In June, Trump hosted Pakistan Army chief Asim Munir after Islamabad endorsed him for the Nobel Peace Prize. Gen. Michael Kurilla, the head of U.S. Central Command, was also given one of Pakistan’s highest state honors, while Kurilla, in turn, commended Pakistan’s initiatives in counterterrorism.

This sudden Washington-Islamabad proximity has set off suspicions in Beijing, raising questions about whether Washington is seeking to disrupt the China-Pakistan Economic Corridor or gain information on the efficacy of Chinese weapon systems in Pakistan’s arsenal. Chinese commentators also speculate that the U.S. plan to establish a South Asian encryption facility in Pakistan could pose a challenge to the cross-border settlement mechanism for renminbi. Thus, there is a sentiment among the Indian strategic community that an economic reopening to Beijing could be in the interests of both nations amid strains in China-Pakistan “ironclad friendship.”
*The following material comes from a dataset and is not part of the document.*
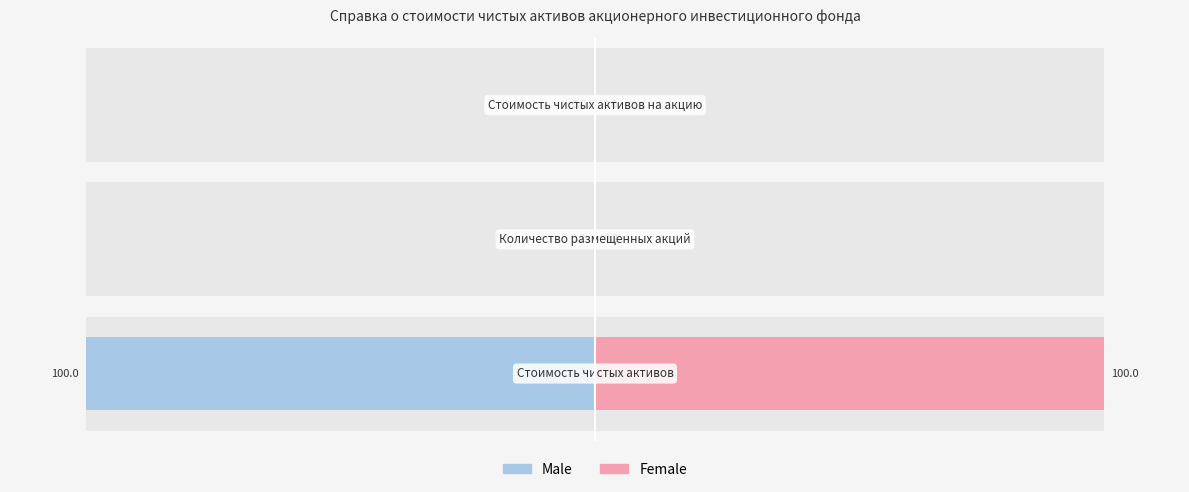

Rank the series by their average value, from lowest to highest.

Male, Female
More important, from New Delhi’s point of view, is the perception that the United States is trying to reach an accommodation with China. Recent U.S. presidential administrations have consistently sought to deny China cutting-edge technology that can augment its military capabilities. Yet there seems to have been a change of heart recently, with the White House clearing the sale of Nvidia’s H20 chips to China. Now, there is a feeling that China has accumulated significant leverage in its tariff tussle with the United States by weaponizing its control of rare-earth minerals and magnets. The Chinese economy has also fared better than expected, growing 5.3 percent in the first half of the year despite the onslaught of tariffs. Now, after three rounds of trade negotiations, both the United States and China have decided to extend their tariff truce.

Beyond all this, there are also fears that Trump is going soft in the strategic sphere. In late July, reports emerged that the White House had denied Taiwanese President Lai Ching-te permission to stop over in New York en route to Central America due to Beijing’s objections. And then, looming over all of this, is the likely summit between Trump and Xi later this year.

India has articulated its ambitions publicly of becoming the world’s third-largest economy by the end of this decade. Policymakers are also aware that increasing per capital incomes is a must if India wants to become a developed nation. But for both of these goals, technology and capital are vital. As New Delhi negotiates the vicissitudes of America First, it sees a new role for China in providing them.

While making this recalibration, however, New Delhi has still stood up to Beijing on key military interests. India refused, for example, to sign the statement that emerged from the Shanghai Cooperation Organisation (SCO) defense ministers’ meeting in June, saying that it did not reflect New Delhi’s concerns over terrorism. In July, Indian Foreign Minister S. Jaishankar traveled to China for an SCO summit after a gap of five years. While there, Jaishankar again voiced India’s concerns over terrorism, reminding SCO member states that the group was originally founded to help combat terrorism, separatism, and extremism.

And these words have been backed by deeds. In the aftermath of the terrorist attack in Pahalgam in April, India launched Operation Sindoor, one of its most extensive military campaigns since the 1971 India-Pakistan War. During the conflict, India said it struck terrorist training camps and important military facilities in Pakistan. In doing so, India announced that its “new normal” would be to treat cross-border acts of terrorism as an act of war.

With its cautious reopening to Beijing, New Delhi is responding judiciously to a complex and evolving strategic environment. India will continue to build its own domestic capacities while forging external partnerships with like-minded nations. However, India has also already demonstrated that it is quite capable of pushing back against Chinese aggression if necessary. It was Beijing’s grudging acceptance of its role in unilaterally altering the status quo along the LAC that started the latest round of Sino-Indian rapprochement.